> **Aim of the exercise**: Return all lines below containing the word "input".

> **Data supplied**:
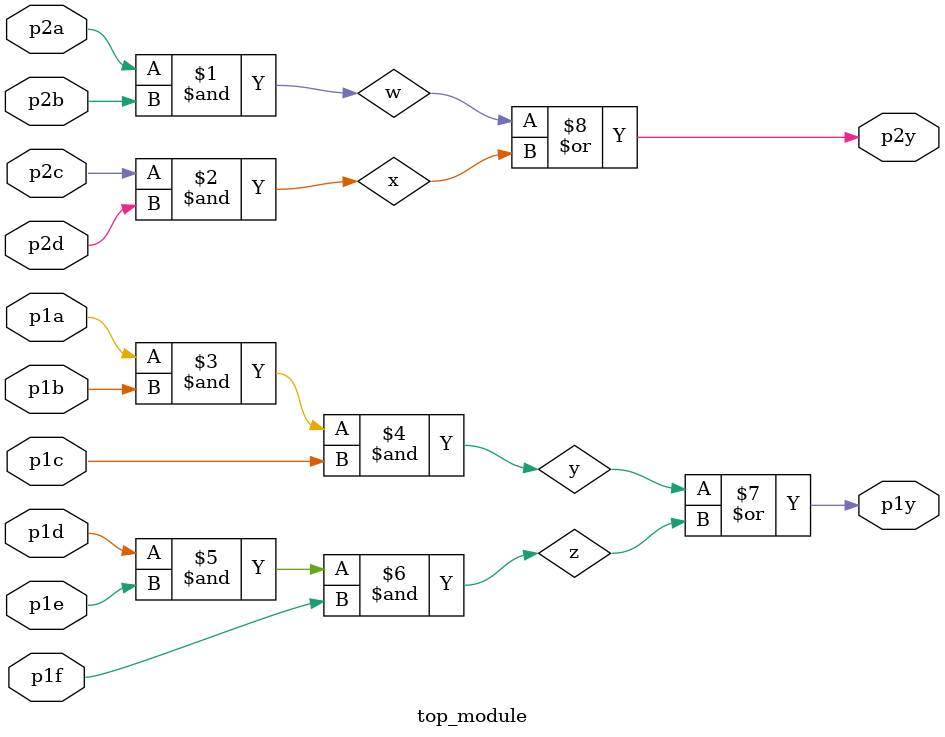
<source format=v>
module top_module ( 
    input p1a, p1b, p1c, p1d, p1e, p1f,
    output p1y,
    input p2a, p2b, p2c, p2d,
    output p2y );
    wire w,x,y,z;
    assign w=p2a&p2b;
    assign x=p2c&p2d;
    assign y=p1a&p1b&p1c;
    assign z=p1d&p1e&p1f;
    assign p1y=y|z;
    assign p2y=w|x;
endmodule

</source>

> **Reply**:
    input p1a, p1b, p1c, p1d, p1e, p1f,
    input p2a, p2b, p2c, p2d,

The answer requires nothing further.